──────── Bereitgestellter Text

2388/J XXI.GP
Eingelangt am: 04.05.2001
der Abgeordneten Dr. Kostelka, Cap
und Genossinnen
an den Bundesminister für Justiz
betreffend die mögliche Schließung von Bezirksgerichten in Österreich
(Anfrage 7 zur Verschlechterung der Infrastruktur im ländlichen Raum)
Die Notwendigkeit einer Verwaltungsreform ist an sich unbestritten. Eine solche Reform hat
die Aufgabe, dafür zu sorgen, dass die Verwaltung bestmögliche Leistungen für die Bürger
zum kostengünstigsten Preis erbringt. Anders als der Eindruck, den die Bundesregierung zu
erwecken versucht, ist die Verwaltung nicht bloß ein Kostenfaktor oder gar ausschließlich
Belastung für Bürger und Wirtschaft, sondern eine Grundbedingung für das Funktionieren
eines Staates und der Gesellschaft. Die Verwaltung bat unverzichtbare Leistungen für alle
Menschen zu erbringen. Nach allen internationalen Rankings ist eine qualitativ hochwertige
Verwaltung auch einer der wichtigsten Standortfaktoren, wobei Österreich hierbei gut
abschneidet.
Anstatt die Verwaltung im Sinne einer Verbesserung der Leistungen für die Bürger zu
reformieren, geht die Bundesregierung einen anderen Weg:
• Sie privatisiert Probleme, statt Probleme zu lösen,
• Schafft Leistungen ab, statt die Leistungserbringung zu verbessern.

────────────────
──────── Auszüge der Datensätze

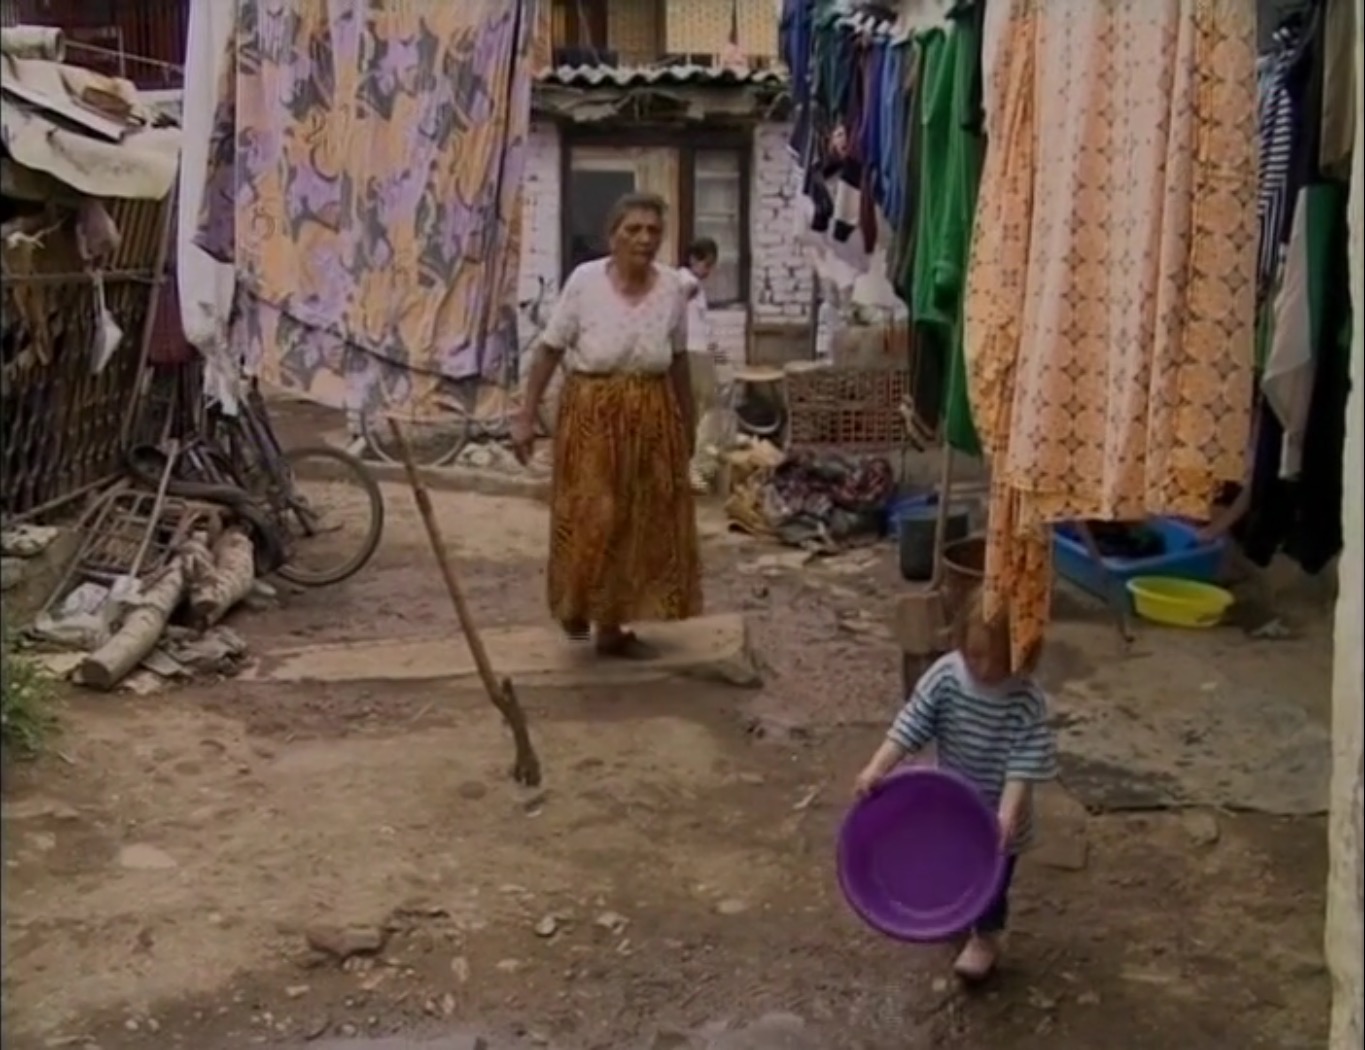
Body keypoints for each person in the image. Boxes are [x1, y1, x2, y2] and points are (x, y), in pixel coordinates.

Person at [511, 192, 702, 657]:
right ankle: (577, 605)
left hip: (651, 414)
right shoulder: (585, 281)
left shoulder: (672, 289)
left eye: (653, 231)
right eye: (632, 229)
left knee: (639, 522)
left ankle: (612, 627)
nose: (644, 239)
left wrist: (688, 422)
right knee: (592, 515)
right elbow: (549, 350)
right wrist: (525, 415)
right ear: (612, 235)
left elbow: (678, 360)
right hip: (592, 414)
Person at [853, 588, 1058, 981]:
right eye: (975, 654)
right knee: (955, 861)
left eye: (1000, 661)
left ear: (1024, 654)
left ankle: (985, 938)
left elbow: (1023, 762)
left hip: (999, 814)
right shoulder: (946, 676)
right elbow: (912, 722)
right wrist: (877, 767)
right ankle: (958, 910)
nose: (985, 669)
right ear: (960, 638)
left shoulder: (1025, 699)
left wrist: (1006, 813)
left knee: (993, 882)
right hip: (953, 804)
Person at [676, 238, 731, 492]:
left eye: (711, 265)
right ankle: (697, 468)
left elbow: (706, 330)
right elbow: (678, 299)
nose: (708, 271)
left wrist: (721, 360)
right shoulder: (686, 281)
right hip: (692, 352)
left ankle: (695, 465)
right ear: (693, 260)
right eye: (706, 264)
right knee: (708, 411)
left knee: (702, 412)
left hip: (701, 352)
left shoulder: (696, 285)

────────────────

• _Aufgabe A_: Wann ist die Anfrage zur möglichen Schließung von Bezirksgerichten laut ihrem Kopf eingelangt?
• _Aufgabe B_: Gib aus der Anfrage zur Schließung von Bezirksgerichten alles von „2388/J XXI.GP“ bis hinunter zu „im ländlichen Raum)“ wortgetreu aus.
• _Aufgabe C_: Schreib die Anfrage zur Schließung von Bezirksgerichten im Anschluss an ihren letzten Satz weiter.

• _Ergebnis A_: Am 04.05.2001.

• _Ergebnis B_:
2388/J XXI.GP
Eingelangt am: 04.05.2001
der Abgeordneten Dr. Kostelka, Cap
und Genossinnen
an den Bundesminister für Justiz
betreffend die mögliche Schließung von Bezirksgerichten in Österreich
(Anfrage 7 zur Verschlechterung der Infrastruktur im ländlichen Raum)

• _Ergebnis C_:
Dabei ist die Vorgangsweise der Bundesregierung insgesamt chaotisch, wie die Fülle der
parallel tätigen Einrichtungen zeigt, die noch dazu von vier verschiedenen Ressorts betreut
werden (Bundeskanzler, Vizekanzlerin, Finanzminister, Landwirtschaftsminister); unter
anderem wurden folgende Gremien eingerichtet:
• Aufgabenreformkommission
• FAG - Begleitkommission
• Bund/Länder Arbeitsgruppen
• Landesamtsdirektorenkonferenz
•
Arthur - Anderson Consulting
Diese Gremien verursachen Kosten in vielfacher Millionenhöhe, arbeiten aber offenkundig
unkoordiniert und planlos vor sich hin. Dabei kursiert schon jetzt eine Fülle von Vorschlägen
in der Öffentlichkeit, die schlimme Befürchtungen wecken. Gemeinsam ist diesen
Vorschlägen, dass Leistungen abgeschafft oder eingeschränkt werden; dezentrale
Einrichtungen in den Ländern und Gemeinden werden geschlossen, dafür werden aber neue
zentrale Einrichtungen geschaffen.
Beispielsweise ist bereits geplant:
Schließung von 2/3 der Bezirksgerichte
Schließung von 800 Postämtern
Reduktion der Finanzämter auf 40
Abschaffung von Regionalstellen des Arbeitsmarkservice
Abschaffung von Sozialämtern in den Bezirken
Schließung von Wachzimmern der Polizei
Auflassung von Gendarmerieposten
Auflassung von Schulstandorten
Alle diese Maßnahmen werden gravierende Nachteile für die Bevölkerung haben,
insbesondere im ländlichen Raum. Statt dass die Verwaltung ihre Leistungen möglichst
bürgernah anbietet und damit die Funktion des ländlichen Raumes aufrechterhält. erfolgt eine
bürgerferne Zentralisierung der Verwaltung bzw. überhaupt die Abschaffung von
Verwaltungsdienstleistungen. Damit wird die Verwaltung nicht für die Bürger verbessert,
sondern nur verschlechtert, wobei zu befürchten ist, dass es auch zu keinen bedeutenden
Einsparungen kommt, weil gleichzeitig kostspielige zentrale Einrichtungen geschaffen
werden.
Die vom Bundesminister für Justiz geplante Reform der Gerichtsorganisation passt in das
oben gezeichnete Bild von „Reformen“ zum Nachteil der BürgerInnen, insbesondere des
ländlichen Raumes.
Verwiesen sei im gegebenen Zusammenhang auch auf die Anfragen von Bundesräten Nr.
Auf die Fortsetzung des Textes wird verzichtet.